Brown: Over the last six years, I’ve seen a massive shift from where things were when I first got into this space. Just the sheer difference in the number of women, the number of LGBTQ+ people in higher level positions makes me very optimistic. Previously, you’d see only white straight cis men occupying the executive, CEO, and director levels of companies. And then at the store level and maybe the managerial level, you might see a woman or someone of color or LGBTQ+. But now we’re starting to see—across the board, in every industry—more women getting involved and more people of color starting businesses. And I think that shift is what’s going to propel the rest of us forward.
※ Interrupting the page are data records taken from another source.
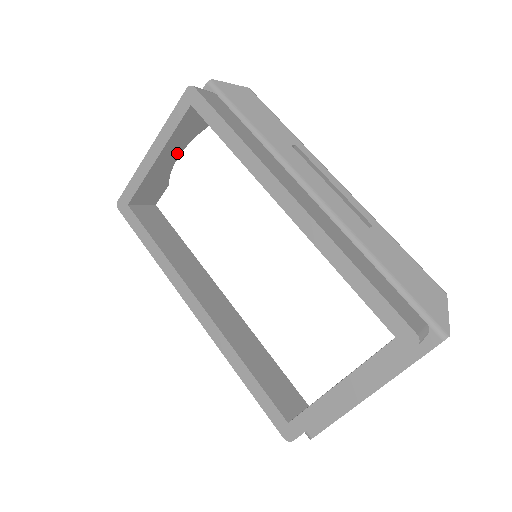
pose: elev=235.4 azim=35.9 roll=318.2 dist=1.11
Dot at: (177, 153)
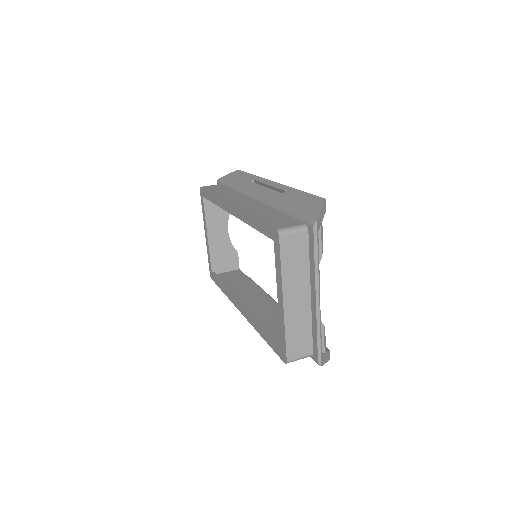
Dot at: (225, 229)
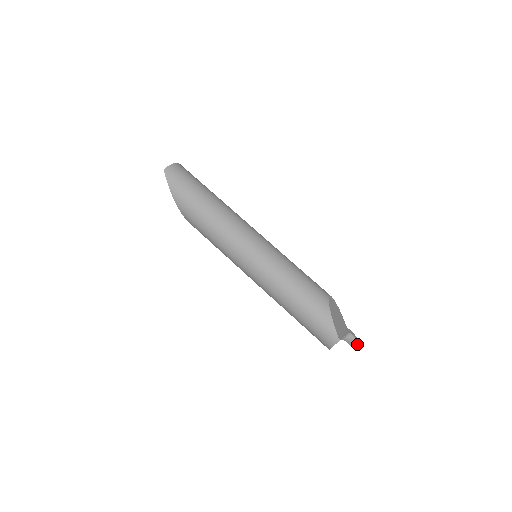
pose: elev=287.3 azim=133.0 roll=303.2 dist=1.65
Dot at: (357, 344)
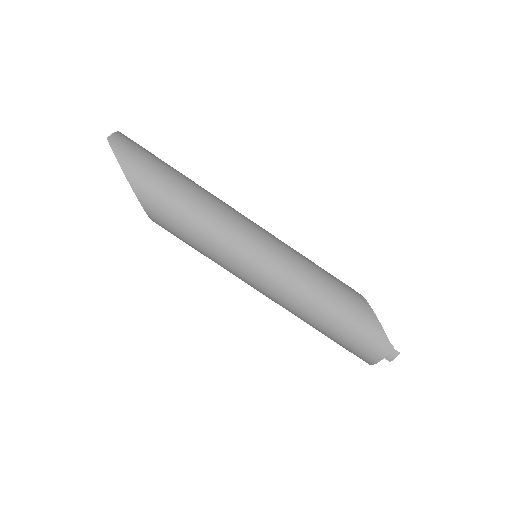
Dot at: (392, 352)
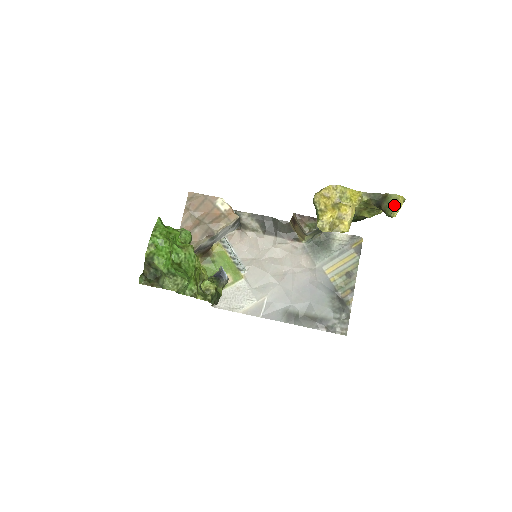
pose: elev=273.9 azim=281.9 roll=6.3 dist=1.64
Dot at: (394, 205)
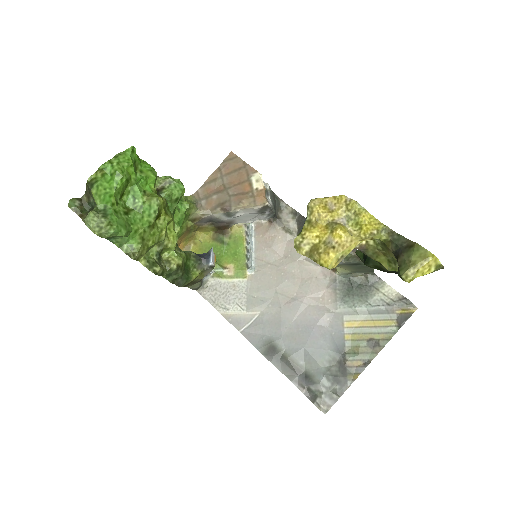
Dot at: (415, 264)
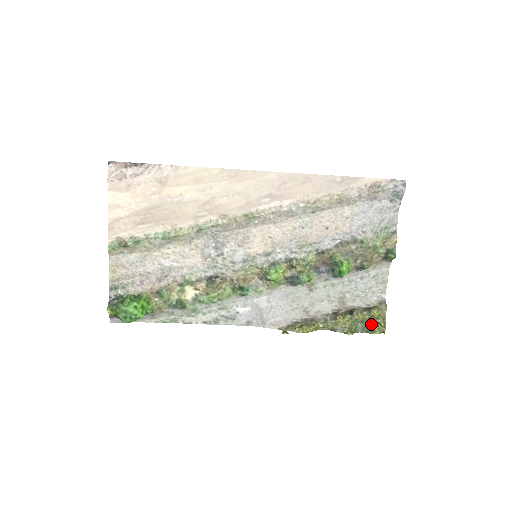
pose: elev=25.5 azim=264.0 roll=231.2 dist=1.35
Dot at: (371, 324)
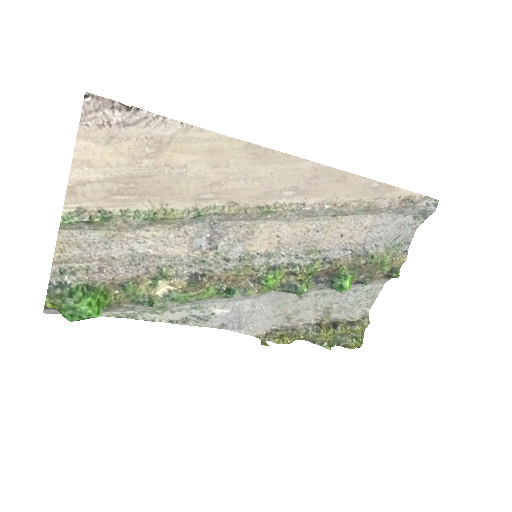
Dot at: (350, 339)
I have a lot of hope for the future because of that.
I look at everybody in this discussion and I think that we’re going to be the ones who are helping to make the difference. We’re going to be the ones who are leading that. And I have a lot of confidence in that because I’ve seen what’s happened. I’ve seen what everybody here has done since they started their companies and it’s created a monumental cultural shift.
Chang: I agree with Sarah, the more diverse voices there are in this industry, the better we’ll all be for it. We’re all creating better work because of each other. My hope for the future is that all people can have better relationships with their bodies and have more information about how we touch and play and experience pleasure. Because all the technologies, all the designs, all the products in the world are not going to make much of a difference if we still think pleasure is shameful.
*Update: As of May 8, Lora DiCarlo was re-awarded the CES Robotics Innovation award and received an apology from CES. Within the same week, they also secured $2M in seed funding from both new and existing investors led by the Oregon Opportunity Zone Limited Partnership.